● Work instructions
Output the data below exactly as it is, dropping the pictures from your copy.

● Provided material
=== Section Start ===

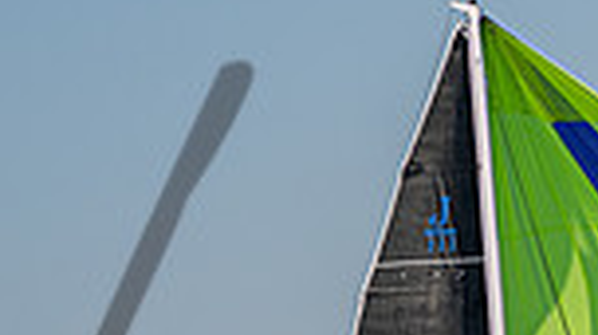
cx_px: 848
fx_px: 11591
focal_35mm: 732
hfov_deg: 2.9
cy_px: 407
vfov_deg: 1.7
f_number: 4.8
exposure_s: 1/4000
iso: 400
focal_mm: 135
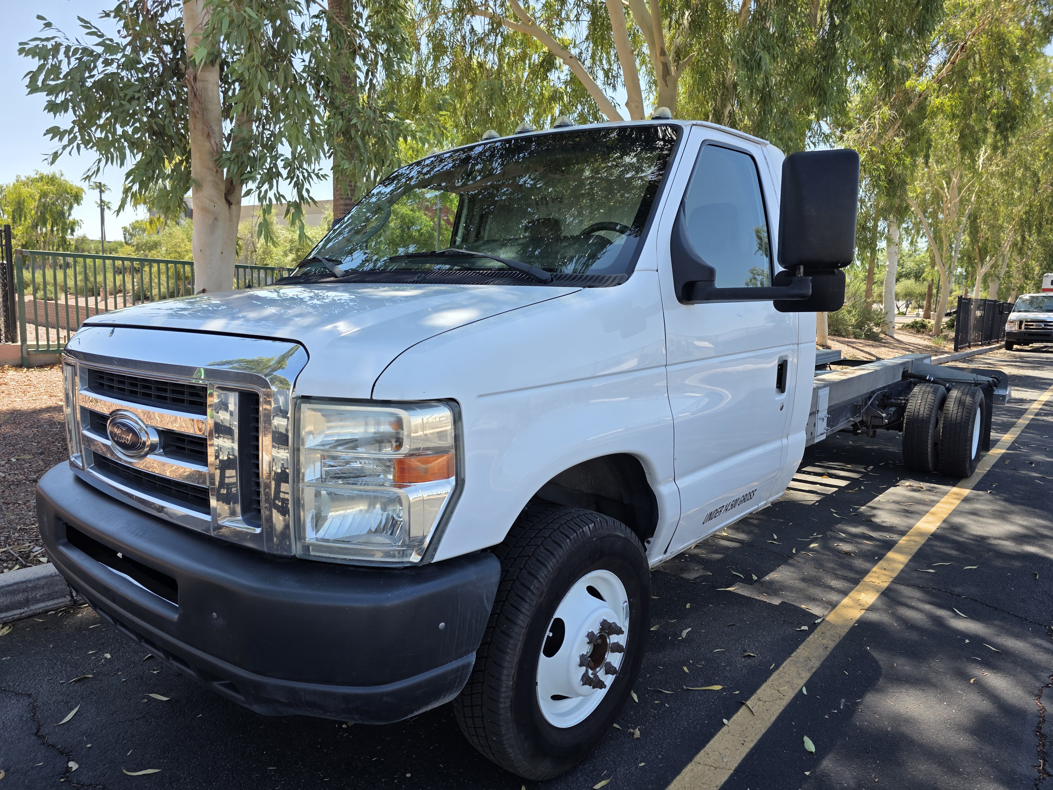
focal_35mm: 23
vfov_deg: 58.9
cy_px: 395
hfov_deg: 73.9
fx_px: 700
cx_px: 526
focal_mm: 6.3
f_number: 1.7
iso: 80
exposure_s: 1/1839
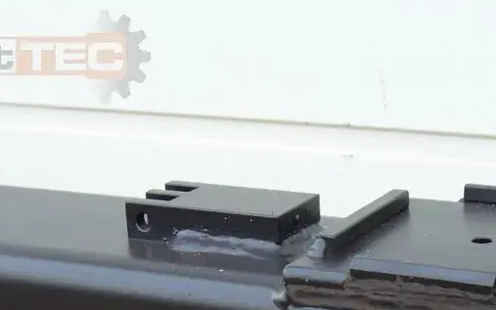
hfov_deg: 19.4
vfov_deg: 12.0
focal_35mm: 107
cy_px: 372
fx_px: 1447
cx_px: 348
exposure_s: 1/80
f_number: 3
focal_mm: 6.4
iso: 100
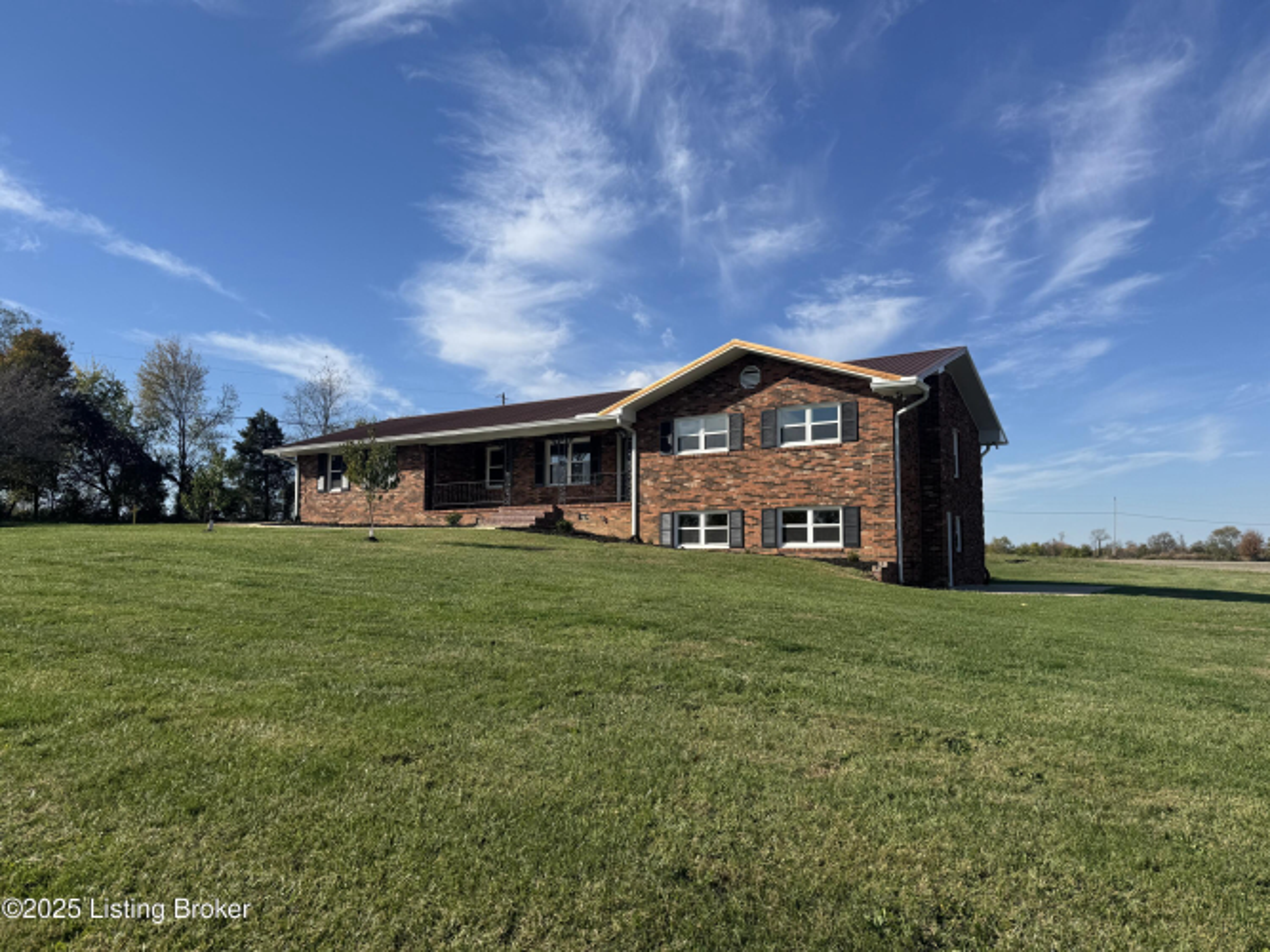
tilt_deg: +5.0
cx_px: 635
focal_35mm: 24
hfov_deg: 71.6
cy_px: 476
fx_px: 880
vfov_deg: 56.8
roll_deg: -0.6
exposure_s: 1/4608
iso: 80
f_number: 1.78
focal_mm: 6.76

=== Section End ===

● Written response
cx_px: 848
fx_px: 11591
focal_35mm: 732
hfov_deg: 2.9
cy_px: 407
vfov_deg: 1.7
f_number: 4.8
exposure_s: 1/4000
iso: 400
focal_mm: 135
focal_35mm: 23
vfov_deg: 58.9
cy_px: 395
hfov_deg: 73.9
fx_px: 700
cx_px: 526
focal_mm: 6.3
f_number: 1.7
iso: 80
exposure_s: 1/1839
hfov_deg: 19.4
vfov_deg: 12.0
focal_35mm: 107
cy_px: 372
fx_px: 1447
cx_px: 348
exposure_s: 1/80
f_number: 3
focal_mm: 6.4
iso: 100
tilt_deg: +5.0
cx_px: 635
focal_35mm: 24
hfov_deg: 71.6
cy_px: 476
fx_px: 880
vfov_deg: 56.8
roll_deg: -0.6
exposure_s: 1/4608
iso: 80
f_number: 1.78
focal_mm: 6.76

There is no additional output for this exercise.